#### DIRECTIONS FOR THIS TASK
An identical copy of all records below is to be written out.

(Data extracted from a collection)

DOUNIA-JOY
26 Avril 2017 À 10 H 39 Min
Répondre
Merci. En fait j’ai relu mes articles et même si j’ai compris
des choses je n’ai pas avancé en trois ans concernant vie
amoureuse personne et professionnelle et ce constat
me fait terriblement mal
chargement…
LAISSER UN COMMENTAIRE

#### EXERCISE OUTPUT
DOUNIA-JOY
26 Avril 2017 À 10 H 39 Min
Répondre
Merci. En fait j’ai relu mes articles et même si j’ai compris
des choses je n’ai pas avancé en trois ans concernant vie
amoureuse personne et professionnelle et ce constat
me fait terriblement mal
chargement…
LAISSER UN COMMENTAIRE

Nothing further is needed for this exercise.